Don’t get me wrong. I like capitalism, but it’s not a moral framework and doesn’t produce moral outcomes in and of itself. It’s hypocrisy that sticks in my craw.
So, while companies like Amazon relentlessly virtue signal their wokeness to us plebes, they’ve apparently been busy paying starvation wages and overseeing deplorable working conditions for their lowest paid employees. While Google, Nike, Microsoft and Apple supposedly champion civil rights in North America, they readily kneel for a totalitarian communist regime in China – all for access to cheap (and often forced) labor and new markets.
Again, greatness is not necessarily synonymous with goodness.
But it’s too easy to beat-up on the titans of industry. Oligarchs gonna oligarch. Humanity has always had to contend with amoral sociopathy in the upper stratosphere of the social and economic hierarchy. Contending with those folks in particular is a conversation for another day. What I’d like to consider here is the extent to which each of us can, and should, turn that same lens to ourselves and our own humble organizations.
Is it possible for a company to pursue both technical and financial “greatness”, while also pursuing goodness and human dignity for its employees and those it serves with equal passion?
There are three primary schools of thought on this question.
First, imagine a robber-baron oligarch, after a few scotches or too many pot gummies saying, “Honestly, no. If you want two-day delivery of nearly any good on the planet available to you at the click of a button at these prices, then this is what it takes. Employee working conditions? Poverty wages? Enjoy your toothpaste and batteries delivered by drone in thirty minutes or less. Let the serfs in the warehouse eat cake.”
Second, at the other end of the continuum, we have Marx and his hydra-headed progeny. We can imagine one of uncle Karl’s present day offspring sipping organic chai in a Che t-shirt in some ironically dingy café near Brown ranting that, “No. There will be no peace between the classes until we produce for use instead of profit. Dismantle all structural oppressions! (which as it turns out, is kind of like everything… apparently.)”
Of course, anyone trying to take this proposition seriously will have to set aside the many real-life examples of Marxism in action such as the USSR, China, North Korea, Cambodia, Venezuela, Ethiopia, the hopefully crumbling Cuban regime, and estimates of 100 million dead from a long line of failed utopian experiments led by professors and ex-college students. But don’t worry. Those weren’t examples of real communism. The new reds will get it right this time. Okey-dokey smokey. Calling it socialism won't help the sales pitch either.
So where does that leave us? Is there a door number three? If so, what’s behind it?
The third option is not conceptually complicated, but it does require a challenging paradigm shift. The exceptionally good news is that the third option is also the most likely path to sustainable long-term success – economically, socially, and morally.
The third option is to pursue relational and human excellence with the same innovation, investment, and vigor as a company pursues technical performance.

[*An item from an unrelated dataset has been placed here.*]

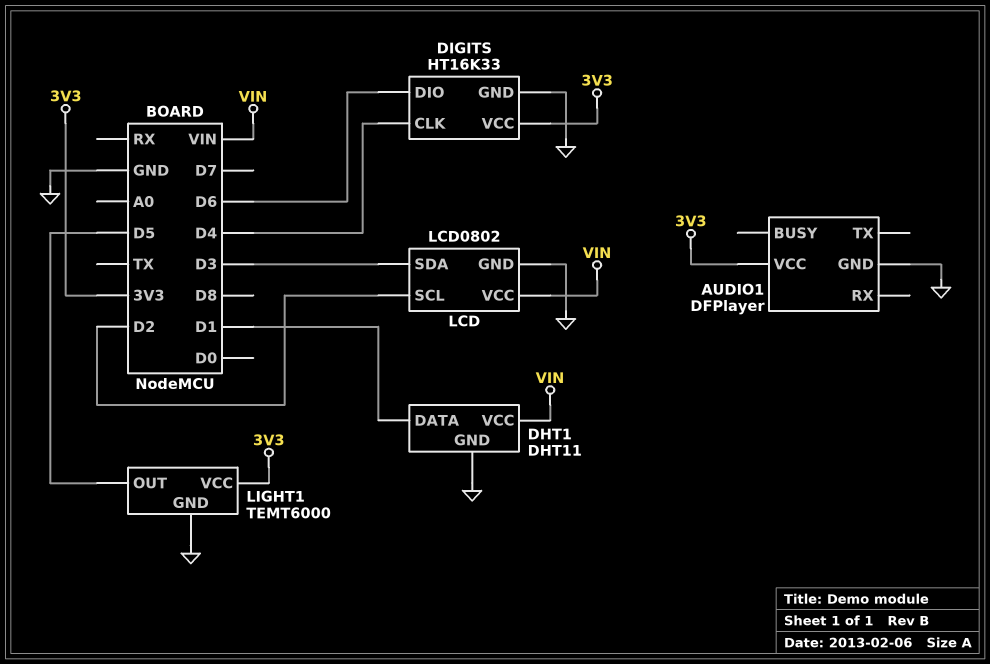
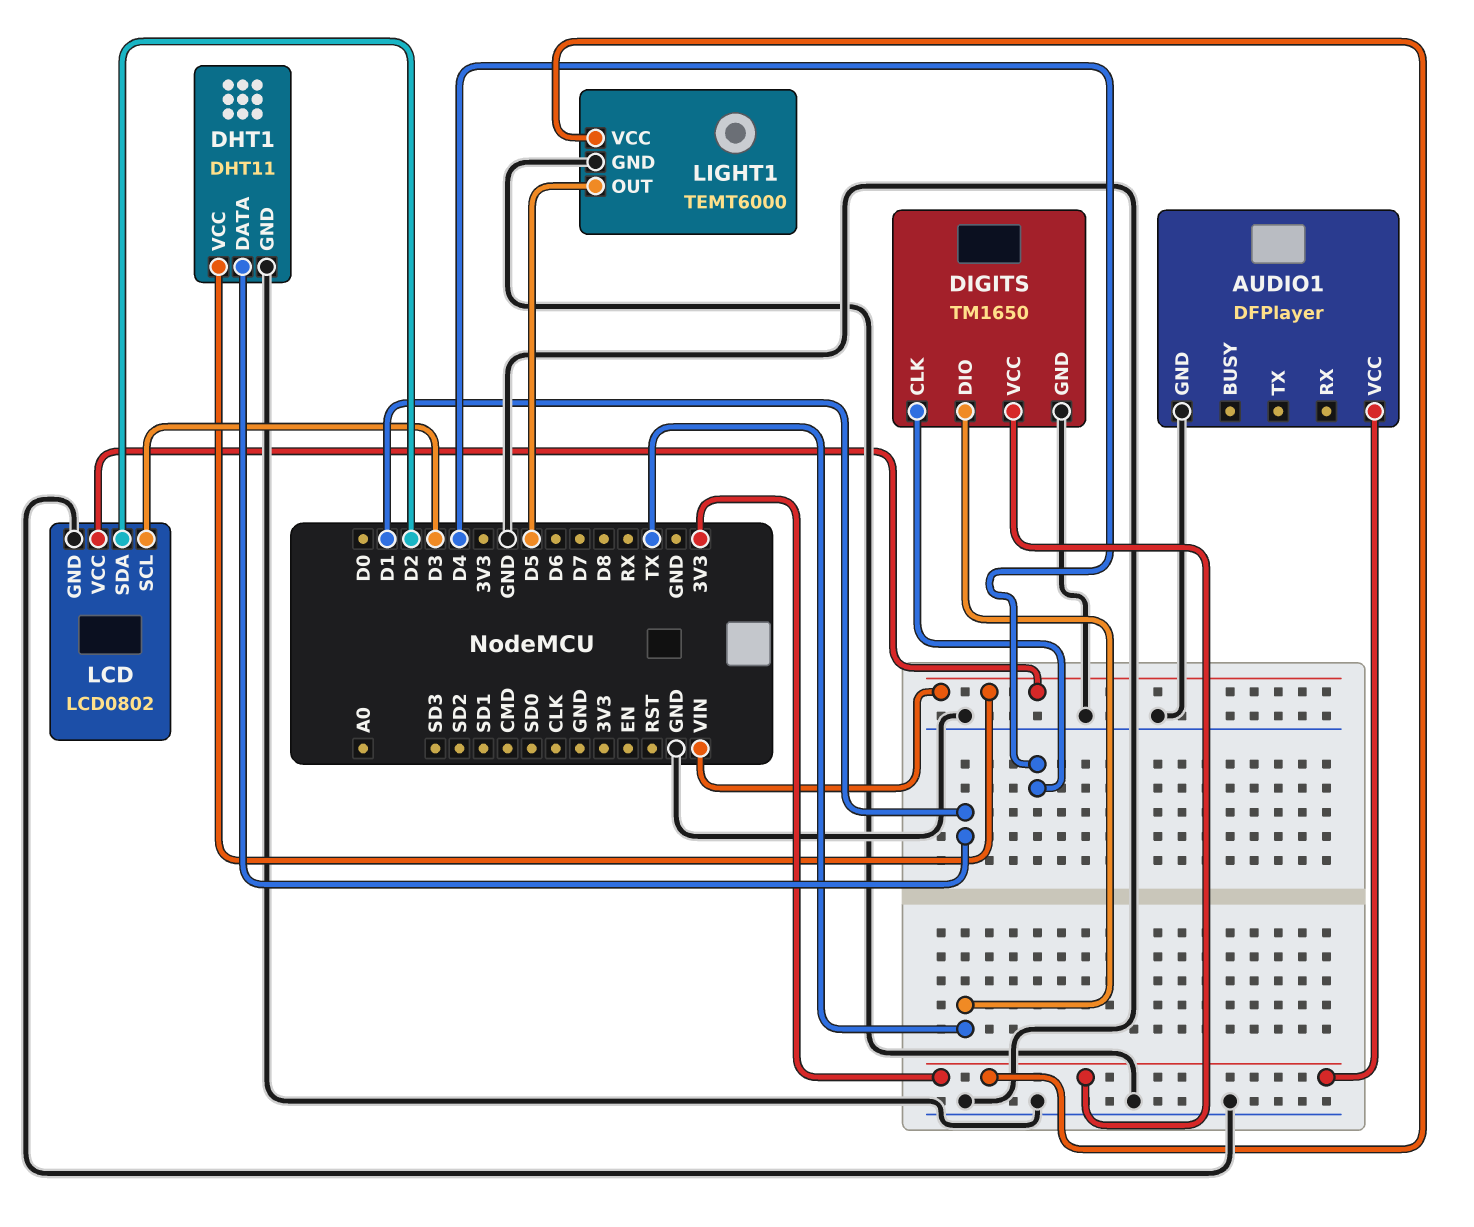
DIGITS: HT16K33 -> TM1650
DIGITS pin DIO: D6 -> TX
LCD pin SCL: D2 -> D3
LCD pin SDA: D3 -> D2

Not either/or, but both/and.
In fact, a co-equal focus on human and performance excellence is the defining characteristic of the world’s most sustainably innovative and successful companies.

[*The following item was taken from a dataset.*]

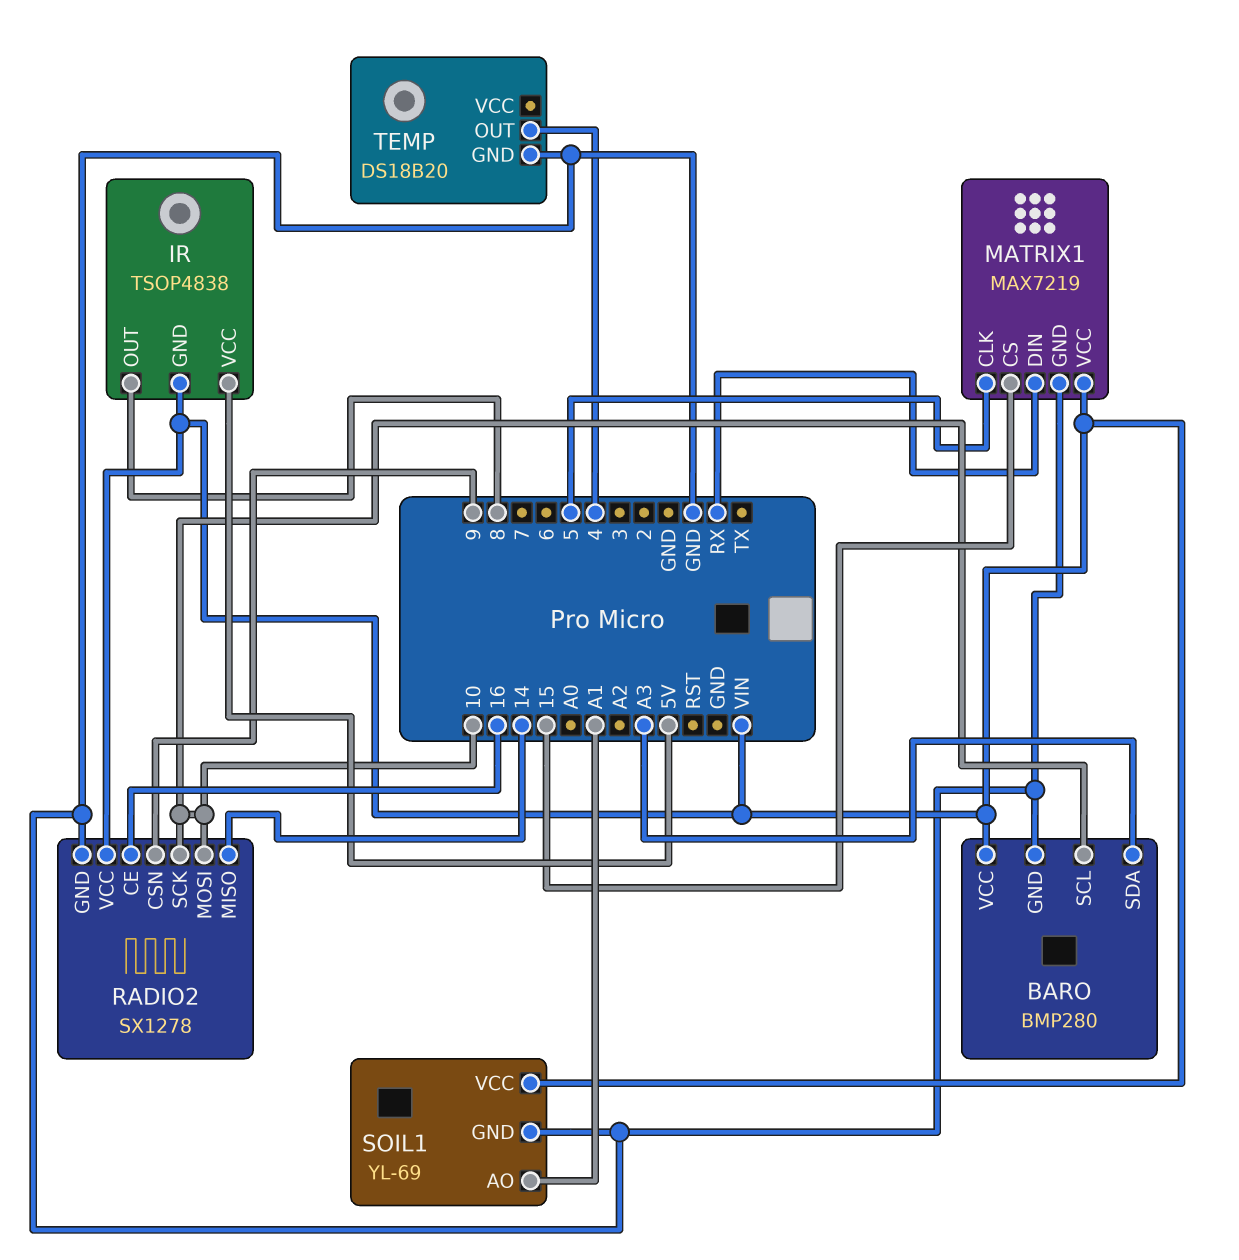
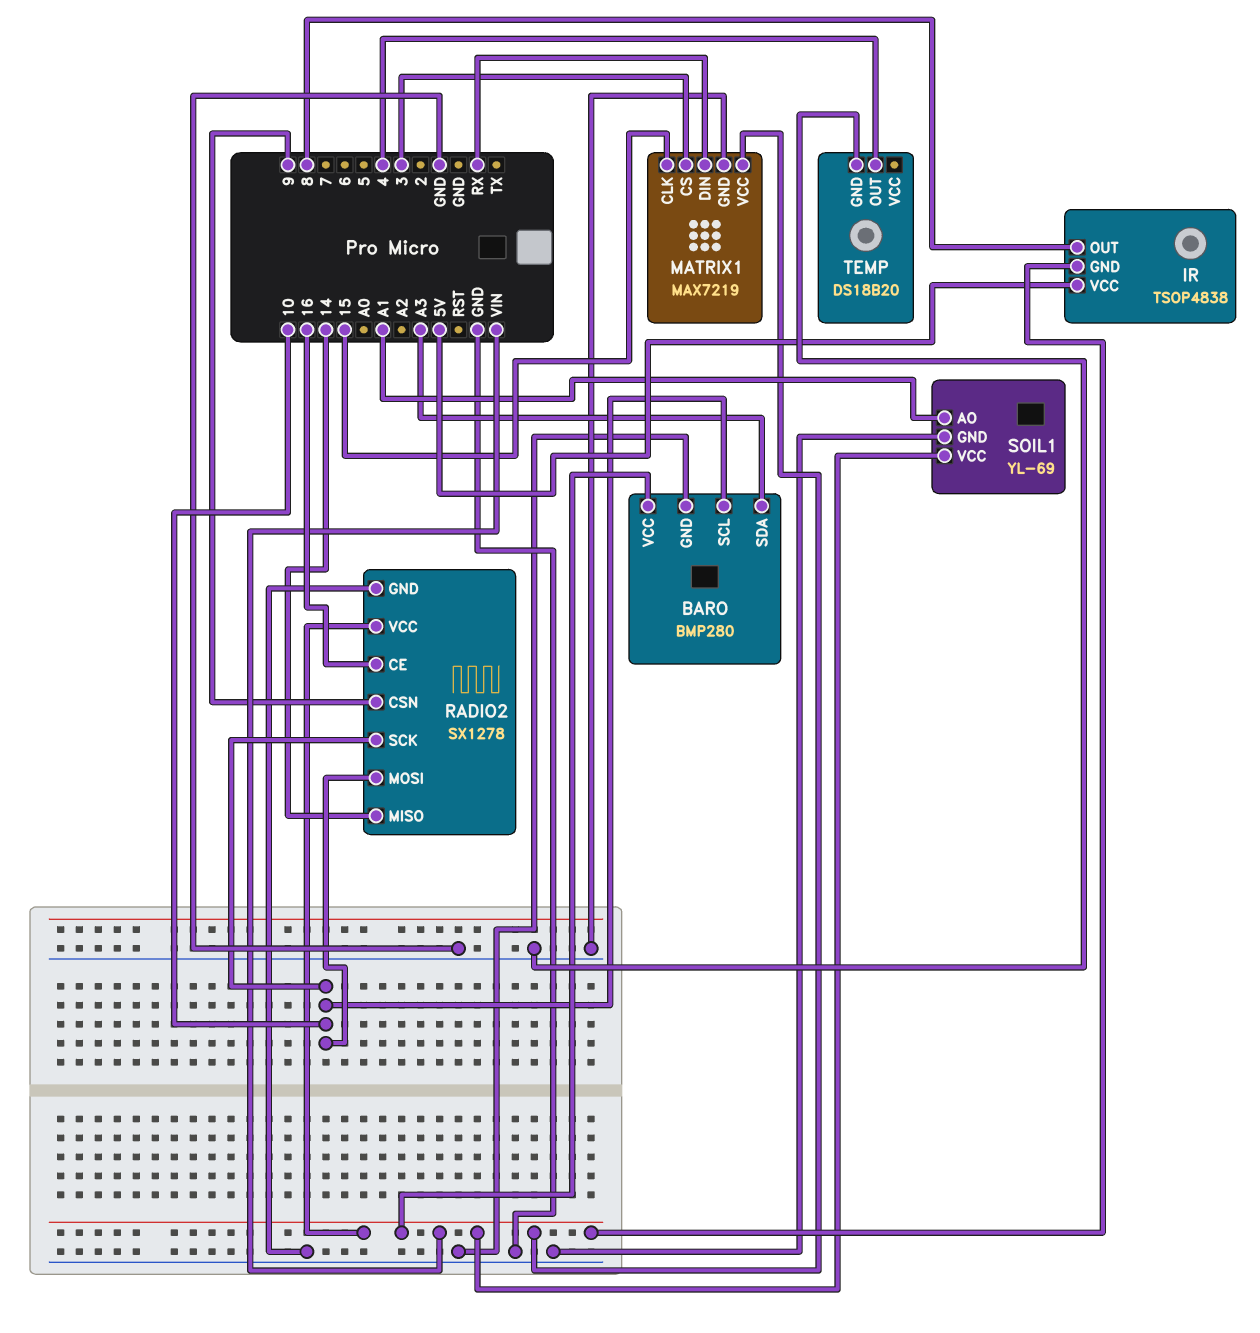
MATRIX1 pin CLK: 5 -> 15
MATRIX1 pin CS: 15 -> 3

These companies avoid the amoral hyper-individualism of the robber baron capitalist – who views success as only derived by extracting time, talent, and dignity from employees at the lowest possible expense. It also avoids the fundamentally immoral and flawed logic of the collectivist – who views all corporate activity as a zero-sum power struggle between managerial oppressors and their discontents.
Alternately, a company that pursues human dignity as a core element of its’ purpose would likely still allow for hierarchy as needed, but emphasize building a greater sense of belonging, more voice in decisions that impact employees, and greater agency to make change. And, with greater belonging, voice, and agency, comes increased creativity, more horizontal sharing of diverse viewpoints, and ultimately radical innovation – in external performance, internal cultural development, and structural concerns around renumeration and quality of life.
Most companies have pockets and silos where an environment like the above is the norm, but such cultures rarely exist company-wide.
The world and work changing heroes of this generation will not be high-tech robber barons or social-revolutionaries. They will be the leaders who create organizations that excel because of their commitment to human dignity and not in spite of it.
Any ambitious and technically competent leader has a shot at making an organization great. The real challenge is, can you also make it good?
P.S. Hey Bezos… I’ll happily wait a few more days for those new flip flops I ordered. Heck, I’ll wait a week if it means your delivery drivers can stop to take dignified bathroom breaks. I know you’re headed off to space in few days in your giant phallic rocket. But seriously man, think about it.